◆ Activity ◆
Copy every line of the records below that holds the word "latestdoi".

=======

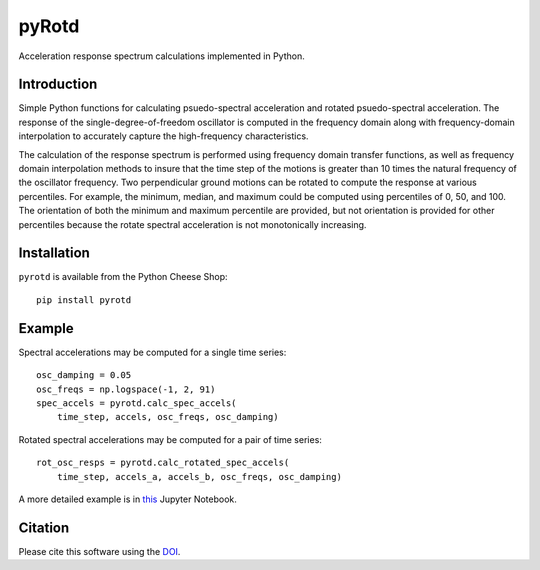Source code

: pyRotd
======

|PyPi Cheese Shop| |Documentation| |Build Status| |Code Quality| |Test Coverage| |License| |DOI|

Acceleration response spectrum calculations implemented in Python.

Introduction
------------

Simple Python functions for calculating psuedo-spectral acceleration and
rotated psuedo-spectral acceleration. The response of the
single-degree-of-freedom oscillator is computed in the frequency domain along
with frequency-domain interpolation to accurately capture the high-frequency
characteristics.

The calculation of the response spectrum is performed using frequency domain
transfer functions, as well as frequency domain interpolation methods to insure
that the time step of the motions is greater than 10 times the natural
frequency of the oscillator frequency. Two perpendicular ground motions can be
rotated to compute the response at various percentiles. For example, the
minimum, median, and maximum could be computed using percentiles of  0, 50,
and 100. The orientation of both the minimum and maximum percentile are
provided, but not orientation is provided for other percentiles because the
rotate spectral acceleration is not monotonically increasing.

Installation
------------

``pyrotd`` is available from the Python Cheese Shop::

    pip install pyrotd

Example
-------

Spectral accelerations may be computed for a single time series::

    osc_damping = 0.05
    osc_freqs = np.logspace(-1, 2, 91)
    spec_accels = pyrotd.calc_spec_accels(
        time_step, accels, osc_freqs, osc_damping)

Rotated spectral accelerations may be computed for a pair of time series::

    rot_osc_resps = pyrotd.calc_rotated_spec_accels(
        time_step, accels_a, accels_b, osc_freqs, osc_damping)

A more detailed example is in `this`_ Jupyter Notebook.

.. _this: https://github.com/arkottke/pyrotd/blob/master/examples/example-2.ipynb

Citation
--------

Please cite this software using the DOI_.

.. _DOI: https://zenodo.org/badge/latestdoi/2800441

.. |PyPi Cheese Shop| image:: https://img.shields.io/pypi/v/pyrotd.svg
   :target: https://img.shields.io/pypi/v/pyrotd.svg
.. |Documentation| image:: https://readthedocs.org/projects/pyrotd/badge/?version=latest
    :target: https://pyrotd.readthedocs.io/?badge=latest
.. |Build Status| image:: https://travis-ci.org/arkottke/pyrotd.svg?branch=master
   :target: https://travis-ci.org/arkottke/pyrotd
.. |Code Quality| image:: https://api.codacy.com/project/badge/Grade/d449720a4b92474da6b18e040d6729f5    
   :target: https://www.codacy.com/manual/arkottke/pyrotd
.. |Test Coverage| image:: https://api.codacy.com/project/badge/Coverage/d449720a4b92474da6b18e040d6729f5    
   :target: https://www.codacy.com/manual/arkottke/pyrotd
.. |License| image:: https://img.shields.io/badge/license-MIT-blue.svg
.. |DOI| image:: https://zenodo.org/badge/2800441.svg
   :target: https://zenodo.org/badge/latestdoi/2800441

=======

◆ Solved problem ◆
.. _DOI: https://zenodo.org/badge/latestdoi/2800441
   :target: https://zenodo.org/badge/latestdoi/2800441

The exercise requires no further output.